* FRAGMENTO SELECCIONADO:
------------------------------------------------

Las cantidades exactas están detalladas en la tarjeta de receta al final del post.

Paso a paso para preparar el smoothie bowl de pitaya
La preparación es muy simple, y lo mejor es que podés hacerlo en menos de 10 minutos.
- Preparar las frutas: Usá bananas bien maduras, así el smoothie queda naturalmente dulce y cremoso. Congelá al menos 5 horas antes o el día anterior las bananas enteras y sin piel.
- Llevar todo a la licuadora: cortar las bananas congeladas en rodajas. Colócalas en la licuadora junto con la pitaya y los arándanos silvestres en polvo. Sumá un poquito de agua para que sea más fácil procesar todo.
- Licuar hasta obtener una textura cremosa: La idea es que no quede líquido como un jugo, sino más espeso, como un helado.
- Servir en un bowl: Volcá la mezcla en un bowl y agregá por encima los toppings que quieras. Yo usé rodajas de banana, pero podés usar otras frutas o bien con coco rallado, granola casera o frutos secos.
Tip: si usás una licuadora potente, no vas a necesitar demasiado líquido, y eso hace que la textura quede aún más cremosa.
Posibles sustituciones
Una de las mejores cosas de esta receta es que se adapta a lo que tengas en casa. Acá te dejo algunas ideas:
- Banana: si no te gusta o no podés comer, podés reemplazarla por mango maduro congelado.
- Pitaya: si no conseguís, podés usar frutillas o frambuesas. No tendrá el mismo color vibrante, pero el resultado sigue siendo delicioso.
- Arándanos en polvo: no siempre es fácil encontrarlos, así que podés usar arándanos congelados, comunes o incluso moras.
Variaciones
- Más fresco: agregá un poco de jugo de naranja en lugar de agua.
- Versión Açai bowl: decoralo con granola casera, coco rallado y mantequilla de almendras.
- Para chicos: podés usar moldes y hacer helados de palito con la misma mezcla.

Equipo necesario
Para este tipo de recetas lo único indispensable es una buena licuadora o procesadora. Mientras más potencia tenga, mejor textura vas a lograr. Si tu licuadora no tiene una base ancha, te recomiendo usar una procesadora o bien un procesador de inmersión.
Cómo guardar este smoothie bowl de pitaya
Lo ideal es comerlo recién hecho. Pero si te sobra, podés guardarlo en un frasco hermético en el freezer y comerlo más tarde tipo helado. Otra opción es hacer helados de palito con la mezcla y tenerlas listas para un snack o postre.
Mi mejor consejo
El secreto está en usar frutas bien maduras y congeladas. Esa es la clave para que el smoothie bowl quede dulce, cremoso y con la textura justa. Si la banana está muy dura ni bien la sacás del freezer, esperá unos minutos para cortarla.
Preguntas frecuentes sobre el smoothie bowl de pitaya
Es suave, un poco entre kiwi y pera, pero con menos acidez. Por eso combina tan bien con otras frutas.
Sí, aunque el color no va a ser tan intenso. El sabor es parecido, solo que más delicado.
No, podés usarla fresca, pero al estar congelada ayuda a darle la textura más cremosa tipo helado. En caso de que uses la pulpa fresca, colócala antes de la banana a la licuadora y no agregues agua!

------------------------------------------------

* DATOS PARA ANALIZAR:
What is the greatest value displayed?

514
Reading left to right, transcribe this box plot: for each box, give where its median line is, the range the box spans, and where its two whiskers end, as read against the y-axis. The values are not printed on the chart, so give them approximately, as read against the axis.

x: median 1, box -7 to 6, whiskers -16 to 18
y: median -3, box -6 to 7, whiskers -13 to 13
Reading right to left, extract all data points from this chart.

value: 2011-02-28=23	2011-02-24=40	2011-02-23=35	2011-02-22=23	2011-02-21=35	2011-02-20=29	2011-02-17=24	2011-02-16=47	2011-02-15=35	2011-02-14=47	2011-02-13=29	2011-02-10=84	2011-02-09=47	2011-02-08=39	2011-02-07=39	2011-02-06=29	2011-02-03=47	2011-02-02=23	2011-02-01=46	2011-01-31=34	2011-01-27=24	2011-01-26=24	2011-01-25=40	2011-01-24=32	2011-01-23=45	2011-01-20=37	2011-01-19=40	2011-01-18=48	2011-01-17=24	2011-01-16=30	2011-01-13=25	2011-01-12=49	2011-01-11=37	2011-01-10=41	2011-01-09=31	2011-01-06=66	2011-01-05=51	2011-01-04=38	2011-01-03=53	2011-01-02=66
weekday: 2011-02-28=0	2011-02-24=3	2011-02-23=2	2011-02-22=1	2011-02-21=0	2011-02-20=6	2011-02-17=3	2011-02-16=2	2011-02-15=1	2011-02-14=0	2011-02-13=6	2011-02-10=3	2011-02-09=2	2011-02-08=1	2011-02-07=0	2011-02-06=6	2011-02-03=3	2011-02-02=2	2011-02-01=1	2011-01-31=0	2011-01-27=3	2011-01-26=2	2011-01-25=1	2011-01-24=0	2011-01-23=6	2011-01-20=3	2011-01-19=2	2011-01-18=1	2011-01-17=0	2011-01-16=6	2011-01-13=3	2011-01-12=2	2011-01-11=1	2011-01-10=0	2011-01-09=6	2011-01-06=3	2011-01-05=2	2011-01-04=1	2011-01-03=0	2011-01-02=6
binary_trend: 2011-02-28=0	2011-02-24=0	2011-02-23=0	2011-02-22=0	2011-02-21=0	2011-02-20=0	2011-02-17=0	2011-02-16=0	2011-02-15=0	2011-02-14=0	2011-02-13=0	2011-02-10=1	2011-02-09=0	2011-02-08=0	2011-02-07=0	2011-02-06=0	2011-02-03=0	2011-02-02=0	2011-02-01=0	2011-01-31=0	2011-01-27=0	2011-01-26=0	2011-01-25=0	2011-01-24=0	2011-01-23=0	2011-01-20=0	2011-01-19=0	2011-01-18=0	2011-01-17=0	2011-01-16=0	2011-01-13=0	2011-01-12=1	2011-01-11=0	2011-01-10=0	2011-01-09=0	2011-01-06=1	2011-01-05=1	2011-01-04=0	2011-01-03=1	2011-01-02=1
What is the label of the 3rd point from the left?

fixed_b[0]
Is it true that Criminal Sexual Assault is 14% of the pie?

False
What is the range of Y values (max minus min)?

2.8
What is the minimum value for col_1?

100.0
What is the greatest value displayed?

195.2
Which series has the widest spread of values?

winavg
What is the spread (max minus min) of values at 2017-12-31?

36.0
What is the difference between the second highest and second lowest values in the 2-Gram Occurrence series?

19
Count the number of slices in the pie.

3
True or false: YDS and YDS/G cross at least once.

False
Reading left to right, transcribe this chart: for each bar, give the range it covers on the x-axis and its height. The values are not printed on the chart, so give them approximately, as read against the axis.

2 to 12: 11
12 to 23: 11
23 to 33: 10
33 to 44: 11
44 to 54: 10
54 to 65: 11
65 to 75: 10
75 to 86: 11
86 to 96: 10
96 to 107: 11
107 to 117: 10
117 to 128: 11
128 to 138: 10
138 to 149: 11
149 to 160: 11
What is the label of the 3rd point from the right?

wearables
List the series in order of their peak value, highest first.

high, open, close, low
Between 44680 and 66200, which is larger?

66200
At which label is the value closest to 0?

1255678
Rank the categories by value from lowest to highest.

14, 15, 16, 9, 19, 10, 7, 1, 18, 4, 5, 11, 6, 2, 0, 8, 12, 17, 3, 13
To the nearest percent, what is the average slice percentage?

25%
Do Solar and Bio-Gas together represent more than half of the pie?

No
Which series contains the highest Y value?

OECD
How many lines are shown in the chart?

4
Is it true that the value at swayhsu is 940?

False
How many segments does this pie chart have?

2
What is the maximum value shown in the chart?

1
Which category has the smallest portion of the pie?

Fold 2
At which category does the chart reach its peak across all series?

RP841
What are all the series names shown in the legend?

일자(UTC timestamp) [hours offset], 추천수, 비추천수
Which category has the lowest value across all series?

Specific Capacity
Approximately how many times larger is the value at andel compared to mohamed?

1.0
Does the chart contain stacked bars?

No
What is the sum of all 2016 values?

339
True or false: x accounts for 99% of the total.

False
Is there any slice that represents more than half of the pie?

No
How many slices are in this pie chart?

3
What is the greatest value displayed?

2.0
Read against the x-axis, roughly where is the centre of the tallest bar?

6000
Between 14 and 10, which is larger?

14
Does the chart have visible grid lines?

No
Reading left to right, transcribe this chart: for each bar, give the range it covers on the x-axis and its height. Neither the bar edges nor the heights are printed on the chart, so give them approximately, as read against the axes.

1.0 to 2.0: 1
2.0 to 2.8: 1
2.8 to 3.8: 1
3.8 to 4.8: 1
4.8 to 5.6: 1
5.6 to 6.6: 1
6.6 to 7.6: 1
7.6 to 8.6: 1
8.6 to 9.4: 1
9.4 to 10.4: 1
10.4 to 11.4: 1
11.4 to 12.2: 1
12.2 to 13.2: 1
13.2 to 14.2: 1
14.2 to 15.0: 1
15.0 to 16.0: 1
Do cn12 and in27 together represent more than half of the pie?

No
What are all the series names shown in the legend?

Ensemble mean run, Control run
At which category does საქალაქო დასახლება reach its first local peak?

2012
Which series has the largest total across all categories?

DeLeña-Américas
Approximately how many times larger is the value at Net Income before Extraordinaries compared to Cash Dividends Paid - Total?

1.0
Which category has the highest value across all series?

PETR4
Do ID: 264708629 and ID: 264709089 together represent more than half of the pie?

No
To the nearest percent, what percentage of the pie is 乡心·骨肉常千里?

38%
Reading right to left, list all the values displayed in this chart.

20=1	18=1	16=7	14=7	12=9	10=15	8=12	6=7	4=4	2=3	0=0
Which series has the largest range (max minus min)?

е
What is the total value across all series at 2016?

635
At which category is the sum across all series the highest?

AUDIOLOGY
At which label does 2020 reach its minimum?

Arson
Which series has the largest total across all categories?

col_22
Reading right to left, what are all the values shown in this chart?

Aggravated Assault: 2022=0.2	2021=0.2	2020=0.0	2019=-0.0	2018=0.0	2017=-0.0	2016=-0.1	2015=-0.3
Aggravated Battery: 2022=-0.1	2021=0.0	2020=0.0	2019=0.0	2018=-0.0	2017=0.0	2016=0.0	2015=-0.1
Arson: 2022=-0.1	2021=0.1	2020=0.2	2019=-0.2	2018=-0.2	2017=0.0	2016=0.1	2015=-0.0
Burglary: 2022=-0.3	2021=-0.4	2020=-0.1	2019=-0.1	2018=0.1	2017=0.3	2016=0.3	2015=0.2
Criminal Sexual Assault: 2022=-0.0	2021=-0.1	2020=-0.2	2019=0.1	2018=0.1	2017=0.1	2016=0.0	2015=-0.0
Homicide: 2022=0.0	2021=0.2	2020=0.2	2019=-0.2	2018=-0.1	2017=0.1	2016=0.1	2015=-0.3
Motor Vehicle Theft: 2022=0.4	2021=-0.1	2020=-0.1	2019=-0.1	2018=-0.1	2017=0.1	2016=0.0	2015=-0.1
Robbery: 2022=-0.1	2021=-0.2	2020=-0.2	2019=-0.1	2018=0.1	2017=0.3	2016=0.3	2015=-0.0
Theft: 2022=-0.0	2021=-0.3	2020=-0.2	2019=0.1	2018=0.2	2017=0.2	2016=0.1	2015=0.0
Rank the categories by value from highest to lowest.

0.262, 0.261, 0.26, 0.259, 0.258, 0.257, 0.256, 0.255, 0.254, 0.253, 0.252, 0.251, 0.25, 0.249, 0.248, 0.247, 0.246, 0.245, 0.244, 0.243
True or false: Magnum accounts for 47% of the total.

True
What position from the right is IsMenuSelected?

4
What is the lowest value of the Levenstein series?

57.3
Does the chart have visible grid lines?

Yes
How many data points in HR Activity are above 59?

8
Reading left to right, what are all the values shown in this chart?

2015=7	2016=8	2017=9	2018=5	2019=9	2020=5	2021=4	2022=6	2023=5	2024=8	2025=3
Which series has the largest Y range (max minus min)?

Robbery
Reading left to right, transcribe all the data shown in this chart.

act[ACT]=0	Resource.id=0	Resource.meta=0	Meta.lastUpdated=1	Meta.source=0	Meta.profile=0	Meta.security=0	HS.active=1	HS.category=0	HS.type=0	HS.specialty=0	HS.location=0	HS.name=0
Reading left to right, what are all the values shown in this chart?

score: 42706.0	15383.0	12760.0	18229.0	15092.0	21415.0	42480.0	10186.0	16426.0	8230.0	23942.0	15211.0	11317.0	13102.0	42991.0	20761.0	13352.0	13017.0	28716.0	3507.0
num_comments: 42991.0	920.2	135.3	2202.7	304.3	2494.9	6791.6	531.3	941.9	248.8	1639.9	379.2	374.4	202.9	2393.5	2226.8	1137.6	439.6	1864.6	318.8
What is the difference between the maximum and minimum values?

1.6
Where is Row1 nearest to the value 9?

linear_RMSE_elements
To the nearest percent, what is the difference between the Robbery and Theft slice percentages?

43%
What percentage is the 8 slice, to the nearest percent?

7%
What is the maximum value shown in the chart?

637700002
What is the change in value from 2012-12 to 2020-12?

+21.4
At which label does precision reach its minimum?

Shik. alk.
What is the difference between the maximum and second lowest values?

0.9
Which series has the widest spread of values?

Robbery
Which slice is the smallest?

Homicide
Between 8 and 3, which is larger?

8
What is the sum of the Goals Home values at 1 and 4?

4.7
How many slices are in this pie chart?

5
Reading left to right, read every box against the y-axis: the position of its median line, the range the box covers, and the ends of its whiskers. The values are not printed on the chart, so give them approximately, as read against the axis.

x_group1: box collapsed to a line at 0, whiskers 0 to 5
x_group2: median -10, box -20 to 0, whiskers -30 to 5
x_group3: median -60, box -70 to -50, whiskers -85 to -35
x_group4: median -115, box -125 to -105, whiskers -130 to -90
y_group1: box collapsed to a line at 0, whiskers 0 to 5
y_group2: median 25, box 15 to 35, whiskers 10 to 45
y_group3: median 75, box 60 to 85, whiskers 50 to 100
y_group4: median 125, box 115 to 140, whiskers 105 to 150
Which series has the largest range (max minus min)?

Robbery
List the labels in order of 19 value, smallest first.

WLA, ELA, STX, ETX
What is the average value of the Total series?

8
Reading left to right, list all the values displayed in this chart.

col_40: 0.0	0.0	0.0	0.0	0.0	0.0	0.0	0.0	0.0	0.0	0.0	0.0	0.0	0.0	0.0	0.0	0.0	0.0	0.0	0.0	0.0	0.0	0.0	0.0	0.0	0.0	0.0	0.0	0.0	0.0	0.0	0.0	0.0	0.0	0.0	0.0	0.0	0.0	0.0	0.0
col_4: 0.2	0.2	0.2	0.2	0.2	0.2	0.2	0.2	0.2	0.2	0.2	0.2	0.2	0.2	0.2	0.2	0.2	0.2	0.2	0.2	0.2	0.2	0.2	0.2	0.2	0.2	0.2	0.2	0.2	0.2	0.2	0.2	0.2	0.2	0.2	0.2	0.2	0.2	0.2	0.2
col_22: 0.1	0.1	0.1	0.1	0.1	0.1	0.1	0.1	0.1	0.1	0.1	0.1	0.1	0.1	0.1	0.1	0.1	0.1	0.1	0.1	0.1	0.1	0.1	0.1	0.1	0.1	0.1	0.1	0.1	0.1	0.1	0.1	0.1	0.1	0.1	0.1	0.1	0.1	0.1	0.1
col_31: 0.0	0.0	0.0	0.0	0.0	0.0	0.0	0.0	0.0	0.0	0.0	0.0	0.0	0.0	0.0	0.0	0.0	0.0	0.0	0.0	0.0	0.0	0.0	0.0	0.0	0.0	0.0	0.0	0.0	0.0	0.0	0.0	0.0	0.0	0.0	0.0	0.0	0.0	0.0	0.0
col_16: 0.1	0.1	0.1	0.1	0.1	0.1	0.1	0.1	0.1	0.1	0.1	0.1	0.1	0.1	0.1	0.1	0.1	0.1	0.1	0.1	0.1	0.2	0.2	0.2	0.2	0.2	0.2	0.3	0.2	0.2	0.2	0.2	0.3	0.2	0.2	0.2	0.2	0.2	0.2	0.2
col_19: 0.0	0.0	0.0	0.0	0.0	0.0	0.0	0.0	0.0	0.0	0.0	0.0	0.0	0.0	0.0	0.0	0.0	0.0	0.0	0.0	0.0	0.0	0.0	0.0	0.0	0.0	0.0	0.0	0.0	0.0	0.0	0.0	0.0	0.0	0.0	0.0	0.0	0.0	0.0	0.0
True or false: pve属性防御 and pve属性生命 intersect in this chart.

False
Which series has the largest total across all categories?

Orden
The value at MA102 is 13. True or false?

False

------------------------------------------------

En la receta del smoothie bowl de pitaya, ¿con cuánta anticipación se deben congelar las bananas?

* RESPUESTA: Al menos 5 horas antes o el día anterior.